EXTRACTED INFORMATION: Begin
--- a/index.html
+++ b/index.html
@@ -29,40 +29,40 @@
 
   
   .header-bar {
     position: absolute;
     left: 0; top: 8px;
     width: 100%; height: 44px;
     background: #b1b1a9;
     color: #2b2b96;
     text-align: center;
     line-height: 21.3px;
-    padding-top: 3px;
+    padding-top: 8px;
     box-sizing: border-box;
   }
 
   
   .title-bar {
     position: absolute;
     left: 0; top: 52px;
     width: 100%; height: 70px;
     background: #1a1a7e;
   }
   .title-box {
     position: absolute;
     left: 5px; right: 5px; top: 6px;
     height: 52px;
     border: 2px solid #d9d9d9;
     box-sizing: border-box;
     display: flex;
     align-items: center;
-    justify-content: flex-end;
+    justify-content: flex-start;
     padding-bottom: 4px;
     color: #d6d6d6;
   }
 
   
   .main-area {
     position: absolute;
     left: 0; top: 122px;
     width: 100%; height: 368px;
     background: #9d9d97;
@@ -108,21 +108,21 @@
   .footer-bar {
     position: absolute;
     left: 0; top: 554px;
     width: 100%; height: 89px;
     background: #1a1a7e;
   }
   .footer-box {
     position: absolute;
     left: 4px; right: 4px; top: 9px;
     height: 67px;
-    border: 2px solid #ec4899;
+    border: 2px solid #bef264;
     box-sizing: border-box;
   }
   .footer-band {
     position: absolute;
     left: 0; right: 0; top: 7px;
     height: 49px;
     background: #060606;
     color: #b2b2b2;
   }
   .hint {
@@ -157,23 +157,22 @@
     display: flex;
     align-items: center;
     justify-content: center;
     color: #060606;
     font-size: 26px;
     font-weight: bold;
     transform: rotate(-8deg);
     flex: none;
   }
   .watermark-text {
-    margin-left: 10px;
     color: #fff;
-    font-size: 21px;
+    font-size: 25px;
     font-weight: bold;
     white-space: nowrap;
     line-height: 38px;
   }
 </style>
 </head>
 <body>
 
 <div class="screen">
EXTRACTED INFORMATION: End
EXTRACTED INFORMATION: Begin
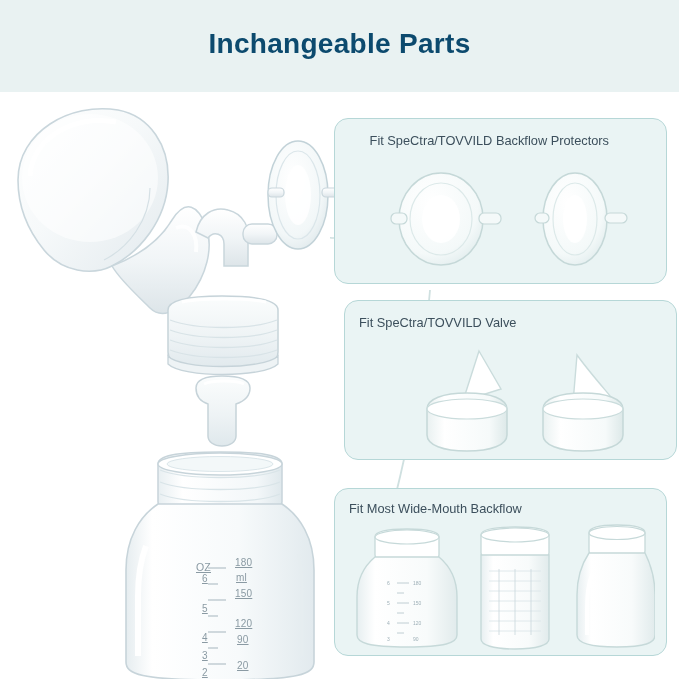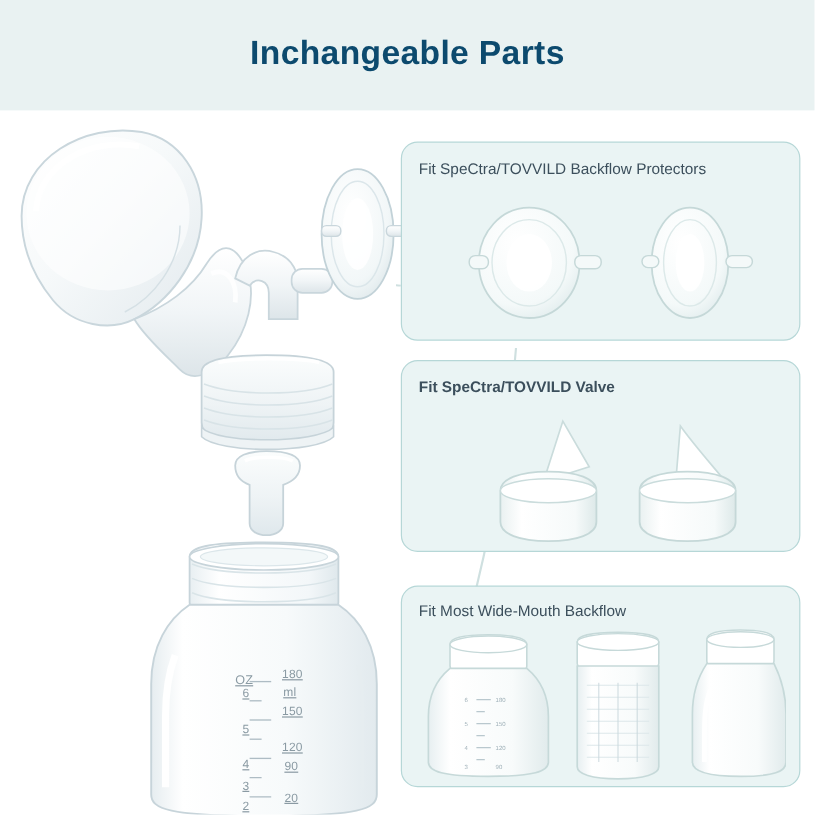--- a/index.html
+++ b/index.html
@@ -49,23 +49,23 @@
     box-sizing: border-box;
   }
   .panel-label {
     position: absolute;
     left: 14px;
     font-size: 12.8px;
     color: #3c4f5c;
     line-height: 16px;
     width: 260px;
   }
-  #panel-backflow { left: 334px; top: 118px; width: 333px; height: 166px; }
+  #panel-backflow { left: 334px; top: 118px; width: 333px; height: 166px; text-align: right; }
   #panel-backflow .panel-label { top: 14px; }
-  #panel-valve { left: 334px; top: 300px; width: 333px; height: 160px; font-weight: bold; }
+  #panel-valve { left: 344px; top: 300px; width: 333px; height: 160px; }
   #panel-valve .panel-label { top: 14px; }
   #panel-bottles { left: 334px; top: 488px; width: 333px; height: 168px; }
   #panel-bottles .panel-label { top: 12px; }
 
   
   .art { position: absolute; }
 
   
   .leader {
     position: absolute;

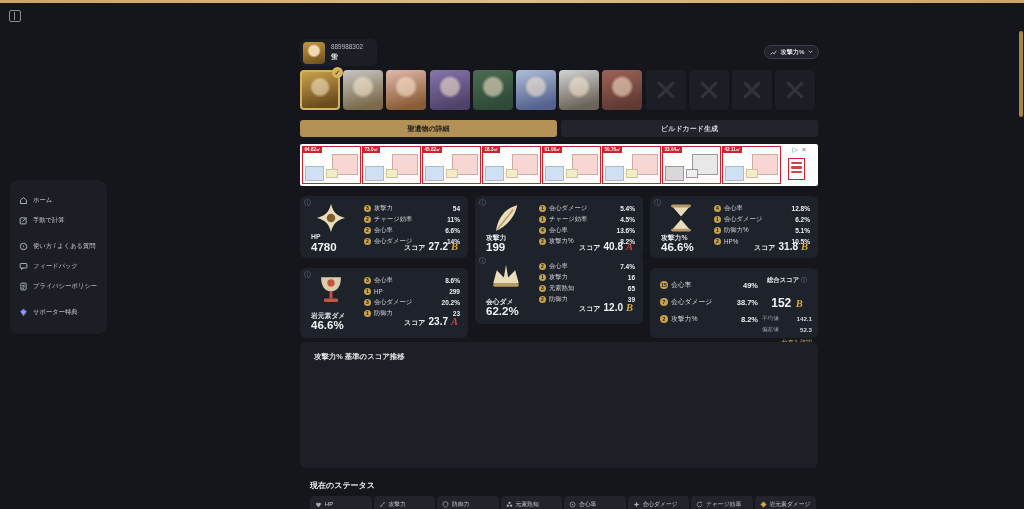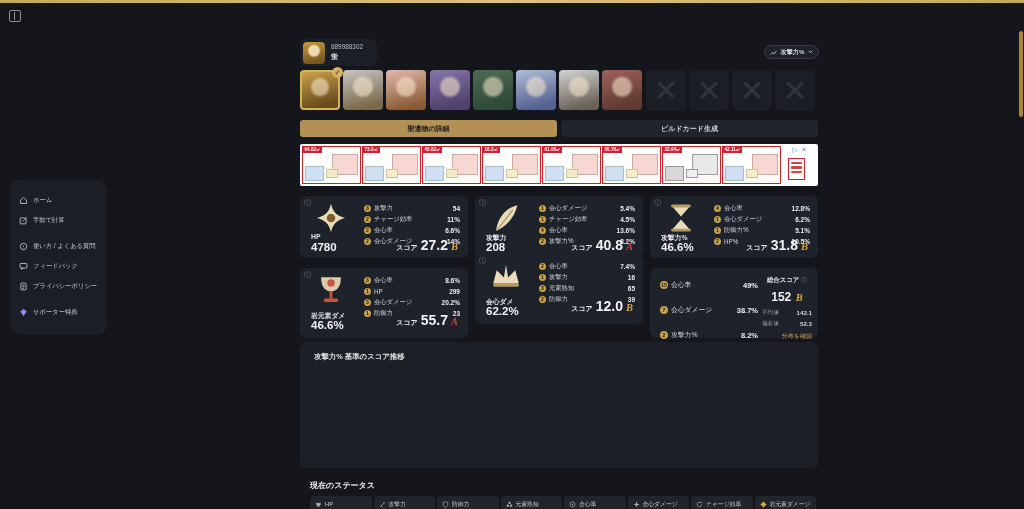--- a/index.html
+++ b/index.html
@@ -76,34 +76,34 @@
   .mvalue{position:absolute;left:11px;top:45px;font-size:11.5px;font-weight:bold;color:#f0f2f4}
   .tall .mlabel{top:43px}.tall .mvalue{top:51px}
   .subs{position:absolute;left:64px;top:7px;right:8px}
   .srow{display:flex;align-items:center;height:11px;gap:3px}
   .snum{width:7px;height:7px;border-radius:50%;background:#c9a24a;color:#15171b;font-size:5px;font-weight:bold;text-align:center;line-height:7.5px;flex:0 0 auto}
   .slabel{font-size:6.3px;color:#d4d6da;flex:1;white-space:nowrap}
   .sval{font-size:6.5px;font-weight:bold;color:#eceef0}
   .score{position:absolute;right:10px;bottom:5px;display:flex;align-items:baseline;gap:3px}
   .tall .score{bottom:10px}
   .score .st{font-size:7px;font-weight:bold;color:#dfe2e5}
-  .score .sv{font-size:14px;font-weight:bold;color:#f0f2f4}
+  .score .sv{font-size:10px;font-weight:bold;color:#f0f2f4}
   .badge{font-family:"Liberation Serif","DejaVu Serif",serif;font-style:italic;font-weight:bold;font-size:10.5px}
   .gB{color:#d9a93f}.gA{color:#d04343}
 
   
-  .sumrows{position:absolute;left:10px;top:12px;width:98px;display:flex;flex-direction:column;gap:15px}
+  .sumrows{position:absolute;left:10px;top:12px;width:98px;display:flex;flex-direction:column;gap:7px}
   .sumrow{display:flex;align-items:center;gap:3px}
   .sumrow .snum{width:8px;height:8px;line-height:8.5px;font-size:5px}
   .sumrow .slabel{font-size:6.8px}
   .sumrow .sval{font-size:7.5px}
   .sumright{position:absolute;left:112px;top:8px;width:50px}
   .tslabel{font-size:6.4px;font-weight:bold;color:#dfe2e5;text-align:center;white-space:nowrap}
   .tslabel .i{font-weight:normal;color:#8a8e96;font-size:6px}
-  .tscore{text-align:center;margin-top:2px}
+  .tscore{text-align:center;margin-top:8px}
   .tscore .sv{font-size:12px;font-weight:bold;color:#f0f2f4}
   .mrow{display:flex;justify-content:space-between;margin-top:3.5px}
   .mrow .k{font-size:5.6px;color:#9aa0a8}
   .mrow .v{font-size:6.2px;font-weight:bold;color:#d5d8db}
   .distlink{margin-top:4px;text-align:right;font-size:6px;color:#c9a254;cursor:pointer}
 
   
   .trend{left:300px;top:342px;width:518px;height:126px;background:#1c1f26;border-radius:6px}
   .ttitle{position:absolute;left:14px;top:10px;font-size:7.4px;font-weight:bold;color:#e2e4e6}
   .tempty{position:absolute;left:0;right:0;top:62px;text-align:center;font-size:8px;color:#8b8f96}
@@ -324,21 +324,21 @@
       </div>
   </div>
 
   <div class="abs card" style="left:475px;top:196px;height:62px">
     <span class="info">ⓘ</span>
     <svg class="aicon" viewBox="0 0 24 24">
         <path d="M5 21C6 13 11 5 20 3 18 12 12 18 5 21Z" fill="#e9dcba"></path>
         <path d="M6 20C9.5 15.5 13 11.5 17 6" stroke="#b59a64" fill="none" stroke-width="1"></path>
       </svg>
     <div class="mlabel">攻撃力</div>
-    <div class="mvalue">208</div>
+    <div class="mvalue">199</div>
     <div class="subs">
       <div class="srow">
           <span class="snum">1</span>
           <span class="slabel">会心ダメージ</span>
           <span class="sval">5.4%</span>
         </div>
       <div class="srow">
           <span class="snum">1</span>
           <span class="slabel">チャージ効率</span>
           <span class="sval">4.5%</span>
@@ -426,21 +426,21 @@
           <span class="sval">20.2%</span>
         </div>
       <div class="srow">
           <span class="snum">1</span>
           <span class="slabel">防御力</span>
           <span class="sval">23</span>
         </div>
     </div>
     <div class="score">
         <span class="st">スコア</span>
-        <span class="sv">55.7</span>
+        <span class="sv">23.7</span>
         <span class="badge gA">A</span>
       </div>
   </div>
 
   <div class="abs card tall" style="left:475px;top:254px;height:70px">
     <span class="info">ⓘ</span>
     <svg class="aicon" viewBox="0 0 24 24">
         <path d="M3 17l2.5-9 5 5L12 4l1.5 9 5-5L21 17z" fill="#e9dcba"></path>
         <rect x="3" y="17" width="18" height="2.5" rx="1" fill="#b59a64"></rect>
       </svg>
EXTRACTED INFORMATION: End
Read through the entries above, and wherever a line holds the string "tslabel", copy it.

_SOLUTION_
   .tslabel{font-size:6.4px;font-weight:bold;color:#dfe2e5;text-align:center;white-space:nowrap}
   .tslabel .i{font-weight:normal;color:#8a8e96;font-size:6px}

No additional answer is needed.